Eu poderia te contar sobre Bartleby, mas prefiro não fazer.
Anti-herói dos tempos modernos, o comportamento de Bartleby provoca reações de repulsa, ira e indignação – não por aquilo que faz, mas pelo que se recusa a fazer. Bartleby não gosta de trabalhar: não toma café ou se obriga a ser produtivo. Mas tampouco gosta de sair para se divertir – não bebe cerveja ou puxa assunto com quem quer que seja. Também não se volta para o divino ou transcendente, já que não nutre qualquer crença religiosa. Bartleby é, acima de tudo, um homem de aspecto terrivelmente sedado.
Publicado em 1853, Bartleby – uma história de Wall Street é uma obra breve de repercussão retumbante. Através da melancolia paralisante de Bartleby, Herman Melville tece uma densa crítica à desumanização dos modos de produção vigentes. Desconectado de tudo o que é humano, Bartleby tem como única missão na vida copiar mecanicamente e sem erros documentos que servem apenas para multiplicar a riqueza alheia. O cotidiano banal e a condenação do ócio figuram entre as críticas mais relevantes na obra.

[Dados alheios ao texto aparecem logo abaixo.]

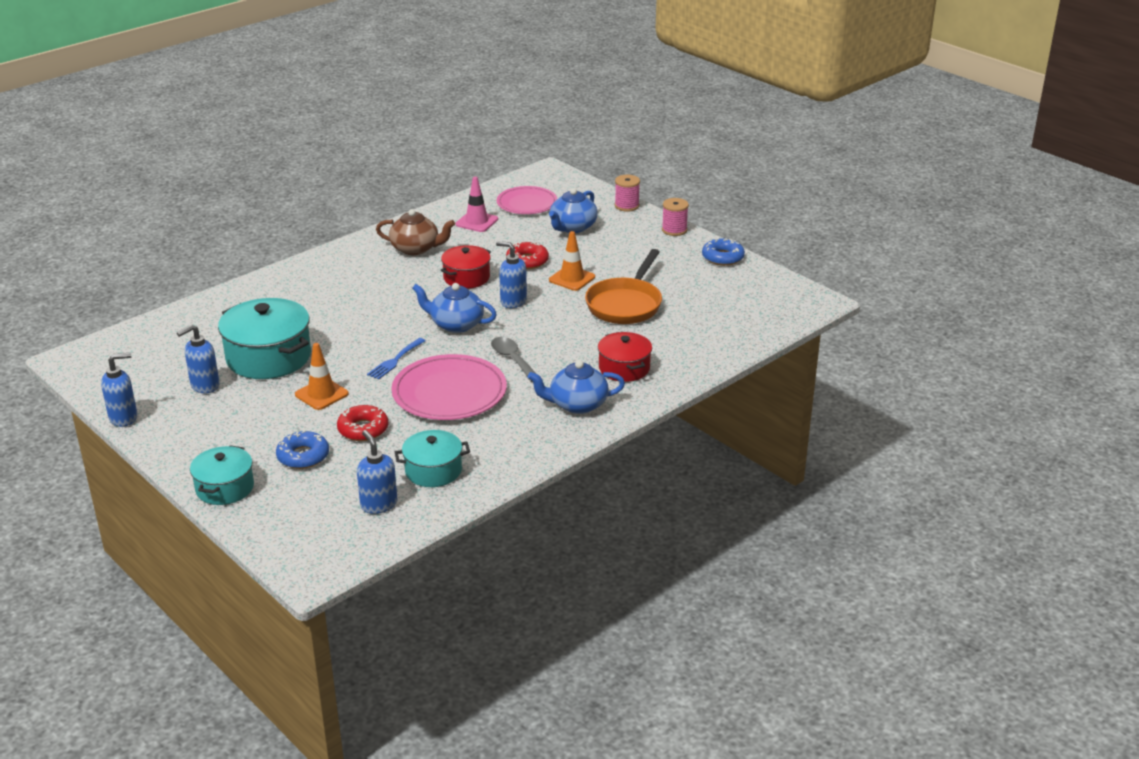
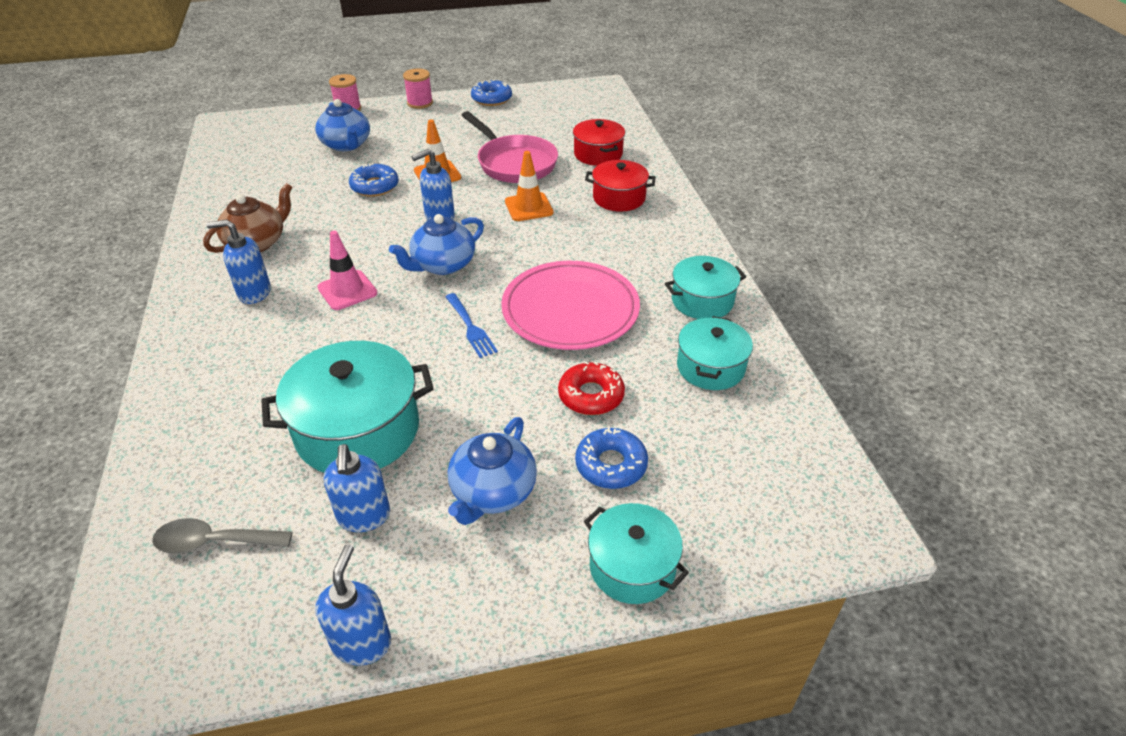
camera: 60 degrees left, 10 degrees up
orange traffic cone [295,343,349,410] -> orange traffic cone moved to [505,151,553,221]
blue soap dispenser [357,430,397,514] -> blue soap dispenser moved to [206,220,271,304]
red pot [440,245,491,289] -> red pot moved to [573,119,625,166]
pink traffic cone [456,177,498,232] -> pink traffic cone moved to [317,231,377,310]
grey spoon [491,337,535,382] -> grey spoon moved to [152,518,293,554]
pink plate [497,186,557,214] -> none
red donut [506,242,549,269] -> blue donut [349,163,398,197]
blue teapot [528,360,625,414] -> blue teapot moved to [448,417,537,525]
orange pan [585,249,662,324] -> pink pan [461,111,558,183]
none -> turquoise pot [665,256,746,319]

A edição da Antofágica foi integralmente datilografada à mão por Letícia Lopes, que realizou intervenções artísticas que refletem o trabalho monótono e repetitivo do copista. O multi artista Nuno Ramos coloca-se de frente à parede de tijolos para escrever seu posfácio, e José Garcez Ghirardi nos conduz para o exterior da repartição para melhor compreender esse autor que dominou das formas breves às mais extensas. Antônio Xerxenesky, tradutor deste volume, escreve um texto a respeito de Bartleby enquanto alegoria para uma sociedade adoecida pelo trabalho. A apresentação – útil na sua inutilidade – é de Manuela Cantuária, roteirista e escritora.